Through this training process, the model learns to represent words and phrases as high-dimensional vectors, also known as embeddings. These embeddings capture many aspects of the words' meanings, including their syntactic roles and their semantic similarities to other words.

When the model generates text, it uses these embeddings to choose the most likely next word given the previous words. This process is based on the patterns and regularities that the model has learned from its training data.

Of course, this is a high-level description and the actual process involves a lot of complex mathematics and computation. But I hope it gives you a better sense of the mechanisms behind these models.

As for evidence, there are numerous studies that have evaluated these models on a wide range of tasks, including text generation, question answering, translation, and more. These studies consistently show that these models perform well on these tasks, often achieving state-of-the-art results. This is empirical evidence that supports the claim that these models have learned meaningful patterns from their training data.

I agree that we should always remain skeptical and open to new evidence and alternative explanations. I welcome any specific criticisms or alternative hypotheses you might have about these models and their capabilities.

Your disagreement seems to be a philosophical one. It is not a technical argument. It seems that you won't accept that semantics can be modelled by an unconscious mechanical system. I am talking about mathematical concepts of semantics, not "true" human semantics that are the product of human insight and consciousness. https://en.wikipedia.org/wiki/Semantic_similarity

While AI doesn't have an innate understanding of the world as humans do, the semantic representations it learns from vast amounts of text data can be surprisingly rich and detailed. It can capture associations and nuances that are not immediately apparent from a purely syntactic analysis of the text.

Oh come on. "Semantic similarity" is just heuristic bullshit. It's not a scientific term, or even a mathematical concept. Don't try to pull rank on me without even knowing who I am or what I do just because you can read wikipedia.

And note you're still not saying "why" or "how", only repeating the "what" of someone else's claim.

I understand your skepticism, and I acknowledge that the concept of semantic similarity is indeed an approximation. However, it is an approximation that has proven highly useful in a wide range of practical applications.

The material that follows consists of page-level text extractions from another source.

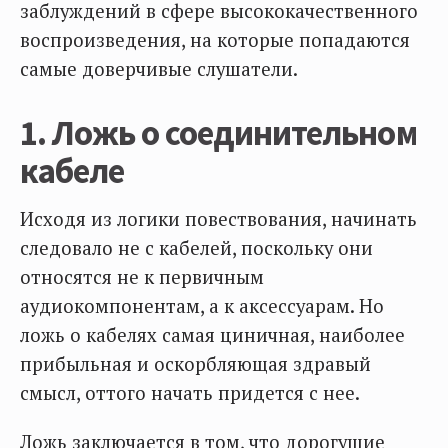
заблуждений в сфере высококачественного
воспроизведения, на которые попадаются
самые доверчивые слушатели.
1. Ложь о соединительном
кабеле
Исходя из логики повествования, начинать
следовало не с кабелей, поскольку они
относятся не к первичным
аудиокомпонентам, а к аксессуарам. Но
ложь о кабелях самая циничная, наиболее
прибыльная и оскорбляющая здравый
смысл, оттого начать придется с нее.
Ложь заключается в том, что дорогущие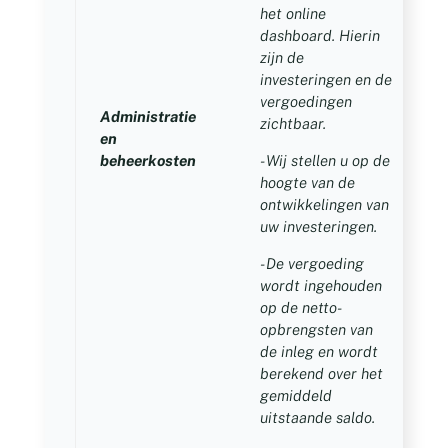
het online
dashboard. Hierin
zijn de
investeringen en de
vergoedingen
Administratie
zichtbaar.
0
en
beheerkosten
- Wij stellen u op de
hoogte van de
ontwikkelingen van
uw investeringen.
- De vergoeding
wordt ingehouden
op de netto-
opbrengsten van
de inleg en wordt
berekend over het
gemiddeld
uitstaande saldo.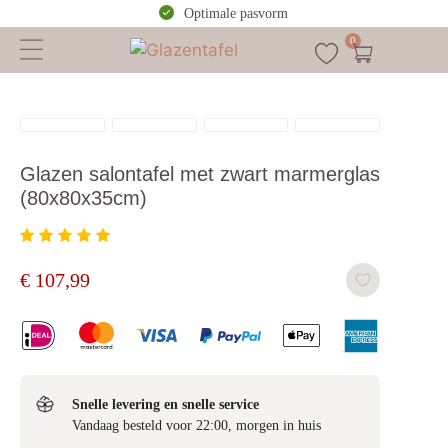
Optimale pasvorm
0
Glazen salontafel met zwart marmerglas
(80x80x35cm)
€
107,99
Snelle levering en snelle service
Vandaag besteld voor 22:00, morgen in huis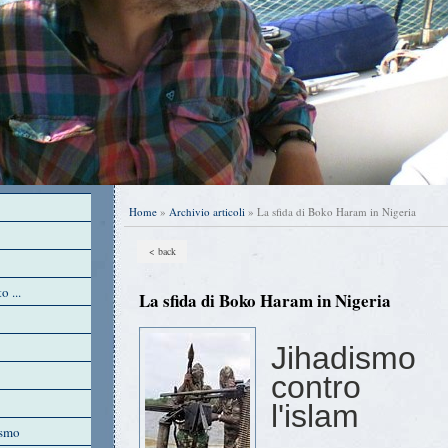
Home
»
Archivio articoli
» La sfida di Boko Haram in Nigeria
< back
o ...
La sfida di Boko Haram in Nigeria
Jihadismo
contro
l'islam
ismo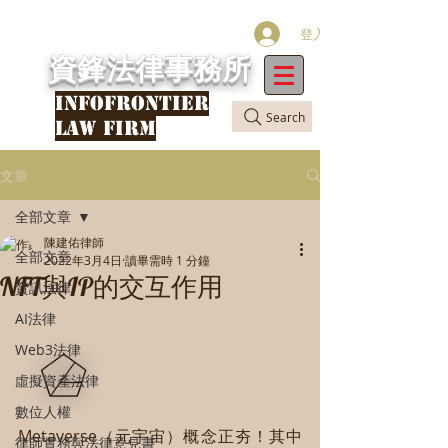
登入
資鋒法律事務所
INFOFRONTIER
Search
LAW FIRM
文章
全部文章
陳建佑律師
全部文章
2022年3月4日
讀畢需時 1 分鐘
NFT與IP的交互作用
資訊法律
AI法律
Web3法律
虛擬資產法律
數位人權
Metaverse（元宇宙）概念正夯！其中
律師實務與法律意見書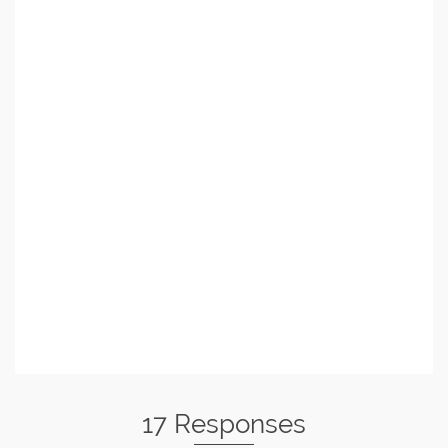
17 Responses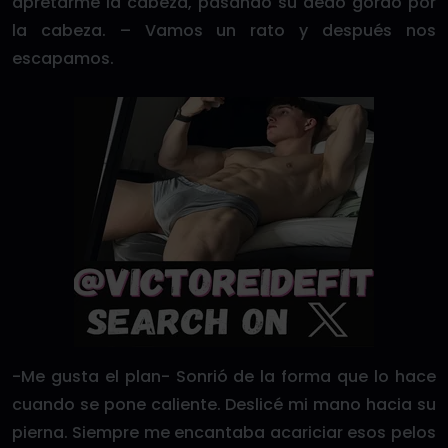
apretarme la cabeza, pasando su dedo gordo por
la cabeza. – Vamos un rato y después nos
escapamos.
-Me gusta el plan- Sonrió de la forma que lo hace
cuando se pone caliente. Deslicé mi mano hacia su
pierna. Siempre me encantaba acariciar esos pelos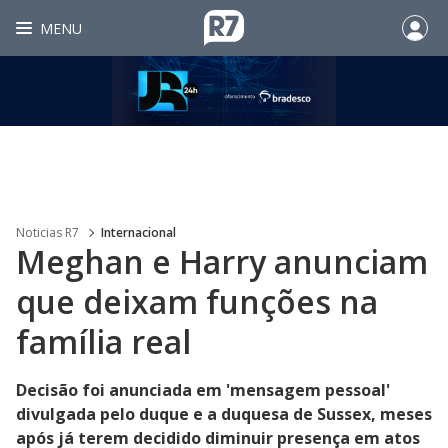
MENU
Noticias R7
Internacional
Meghan e Harry anunciam
que deixam funções na
família real
Decisão foi anunciada em 'mensagem pessoal'
divulgada pelo duque e a duquesa de Sussex, meses
após já terem decidido diminuir presença em atos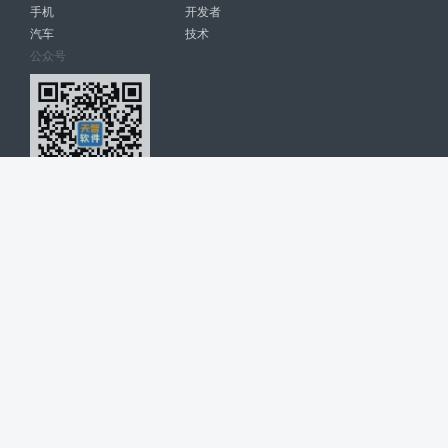
手机
开发者
汽车
技术
公众号
天智软件 南宁博大高科计算机有限公司 版权所有 ©
2026. All Rights
Reserved. tintsoft.com
网站展示的品牌信息和数据，是基于互联网大数据及品牌方的公开信息，
收集整理客观呈现，仅提供参考使用，不代表网站支持观点；如有侵权、
错误信息，请及时联系我们更正或删除！
广告与友链交换QQ: 4322897 共同关注软件行业
博大软件
盈门
ManualLib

Semantic similarity methods are based on the idea that the meaning of a word can be inferred from its context, which is a concept known as distributional semantics. In essence, words that occur in similar contexts tend to have similar meanings. This is not just a heuristic, it's a well-established principle in linguistics, known as the distributional hypothesis.

In the case of large language models, they are trained on vast amounts of text data and learn to predict the next word in a sentence given the previous words. Through this process, they learn to represent words as high-dimensional vectors (word embeddings) that capture many aspects of their meaning, including their semantic similarity to other words.

These models can generate coherent text, answer questions, translate languages, and perform other language-related tasks with a high degree of accuracy. These capabilities wouldn't be possible if the models were only capturing syntax and not semantics.

The 'why' is because these models learn from the statistical regularities in their training data, which encode both syntactic and semantic information. The 'how' is through the use of deep learning algorithms and architectures like transformers, which allow the models to capture complex patterns and relationships in the data.

I hope this provides a more detailed explanation of my argument. I'm not trying to 'pull rank', but simply explaining the basis for my claims. I understand this is a complex topic, and I appreciate your challenging questions as they help clarify and deepen the discussion.